Hi, Let me preface this by saying I'm about 4 days into learning MSVC++ 2010.
I just need a little program that takes in a string, puts it in an array and I'd really like it to display it on the screen as the data comes in (1089 strings per frame, about 30fps). But I'm starting small by building a little dynamic array, then hopefully displaying it via the datagridview?
I'm having some issues with the managed string versus standard string. I did try reading other forms, I guess I'm just not getting it. Here's what I have:
`

#include <fstream>
#include <iostream>
#include <sstream>
#include <string>
#include <vector>
using namespace std;

//Blah blah blah

public: void makeDynamicStringArray(){

            System::String^ AnotherString;
            string lastEntry;
            vector<string> DynArrStrs (3);

            DynArrStrs[0] = "alpha";
            DynArrStrs[1] = "bravo";
            DynArrStrs[2] = "charlie";

            txtArraySize->Text = Convert::ToString(DynArrStrs.size());

            txtInputNum->Text = AnotherString;      
    //Convert mgd string to std string for .push_back()?

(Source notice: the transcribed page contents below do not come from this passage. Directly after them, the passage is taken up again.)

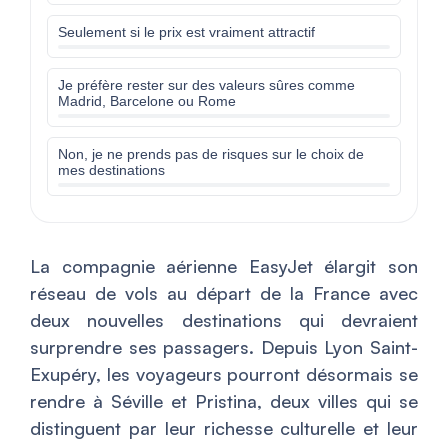
Seulement si le prix est vraiment attractif
Je préfère rester sur des valeurs sûres comme
Madrid, Barcelone ou Rome
Non, je ne prends pas de risques sur le choix de
mes destinations
La compagnie aérienne EasyJet élargit son
réseau de vols au départ de la France avec
deux nouvelles destinations qui devraient
surprendre ses passagers. Depuis Lyon Saint-
Exupéry, les voyageurs pourront désormais se
rendre à Séville et Pristina, deux villes qui se
distinguent par leur richesse culturelle et leur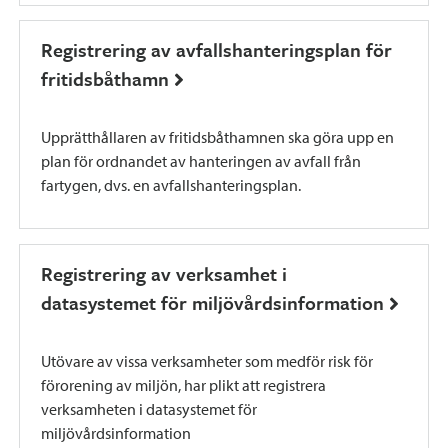
Registrering av avfallshanteringsplan för
fritidsbåthamn
Upprätthållaren av fritidsbåthamnen ska göra upp en
plan för ordnandet av hanteringen av avfall från
fartygen, dvs. en avfallshanteringsplan.
Registrering av verksamhet i
datasystemet för miljövårdsinformation
Utövare av vissa verksamheter som medför risk för
förorening av miljön, har plikt att registrera
verksamheten i datasystemet för
miljövårdsinformation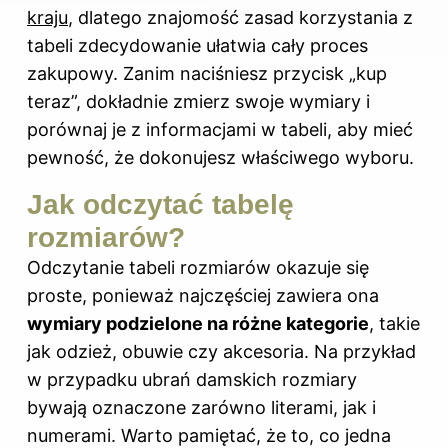
kraju
, dlatego znajomość zasad korzystania z
tabeli zdecydowanie ułatwia cały proces
zakupowy. Zanim naciśniesz przycisk „kup
teraz”, dokładnie zmierz swoje wymiary i
porównaj je z informacjami w tabeli, aby mieć
pewność, że dokonujesz właściwego wyboru.
Jak odczytać tabelę
rozmiarów?
Odczytanie tabeli rozmiarów okazuje się
proste, ponieważ najczęściej zawiera ona
wymiary podzielone na różne kategorie
, takie
jak odzież, obuwie czy akcesoria. Na przykład
w przypadku ubrań damskich rozmiary
bywają oznaczone zarówno literami, jak i
numerami. Warto pamiętać, że to, co jedna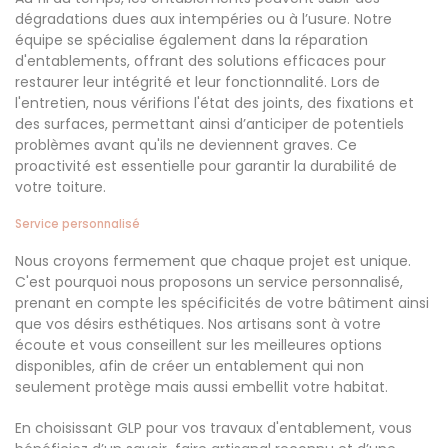
dégradations dues aux intempéries ou à l’usure. Notre
équipe se spécialise également dans la réparation
d'entablements, offrant des solutions efficaces pour
restaurer leur intégrité et leur fonctionnalité. Lors de
l'entretien, nous vérifions l'état des joints, des fixations et
des surfaces, permettant ainsi d’anticiper de potentiels
problèmes avant qu'ils ne deviennent graves. Ce
proactivité est essentielle pour garantir la durabilité de
votre toiture.
Service personnalisé
Nous croyons fermement que chaque projet est unique.
C'est pourquoi nous proposons un service personnalisé,
prenant en compte les spécificités de votre bâtiment ainsi
que vos désirs esthétiques. Nos artisans sont à votre
écoute et vous conseillent sur les meilleures options
disponibles, afin de créer un entablement qui non
seulement protège mais aussi embellit votre habitat.
En choisissant GLP pour vos travaux d'entablement, vous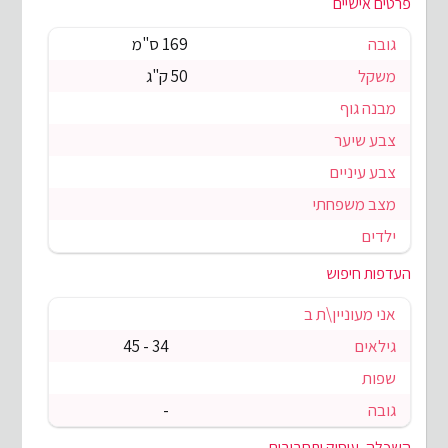
פרטים אישיים
גובה
169 ס"מ
משקל
50 ק"ג
מבנה גוף
צבע שיער
צבע עיניים
מצב משפחתי
ילדים
העדפות חיפוש
אני מעוניין\ת ב
גילאים
34 - 45
שפות
גובה
-
השכלה, עיסוק ותחביבים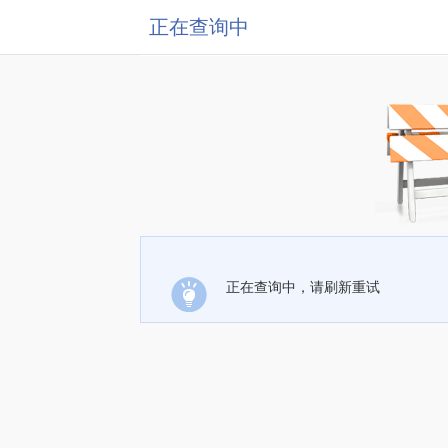
正在查询中
正在查询中，请刷新重试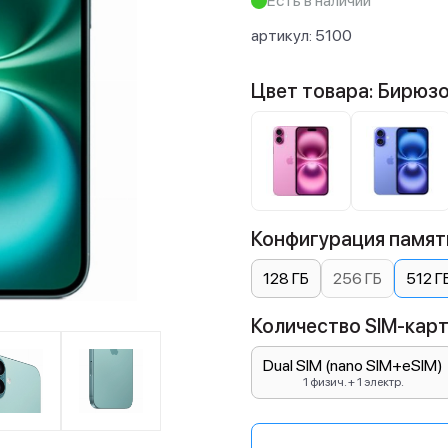
Есть в наличии
артикул:
5100
Цвет товара: Бирюз
Конфигурация памяти
128 ГБ
256 ГБ
512 Г
Количество SIM-карт:
Dual SIM (nano SIM+eSIM)
1 физич. + 1 электр.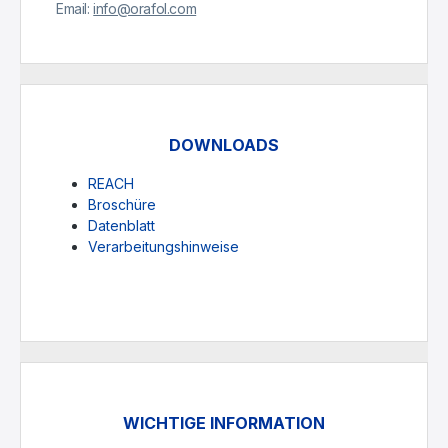
Email:
info@orafol.com
DOWNLOADS
REACH
Broschüre
Datenblatt
Verarbeitungshinweise
WICHTIGE INFORMATION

            DynArrStrs.push_back(AnotherString);
    //convert from std string to mgd string?
            txtArraySize->Text = Convert::ToString(DynArrStrs.size());

            lastEntry = DynArrStrs[DynArrStrs.size()-1];
            String^ managedlastEntry = gcnew String(lastEntry.c_str());
            txtLastEntry->Text = managedlastEntry;
            return 0;
     }

To which the compiler replies: error C2664: 'void std::vector<_Ty>::push_back(_Ty &&)' : cannot convert parameter 1 from 'System::String ^' to 'std::string &&'
So I'm guessing that .push_back() needs a std::string, while the textboxes need a System::String? I found this marshal conversion for strings I'm trying to get to work. Is there an easier/better/generic way to do this? Any advice is much appreciated! Thanks in advance!

You can't mix managed and unmanaged code like that. The program you wrote is NOT standard c++, but is CLI/C++ which is somewhat different. CLI/C++ is a .NET language, similir to C# and VB.NET. Fortunately, CLI/C++ has managed version of many standard c++ containers located in the cliext folder. You can not use std::string with any of the containers in cliext, so there is no point including <string> header file.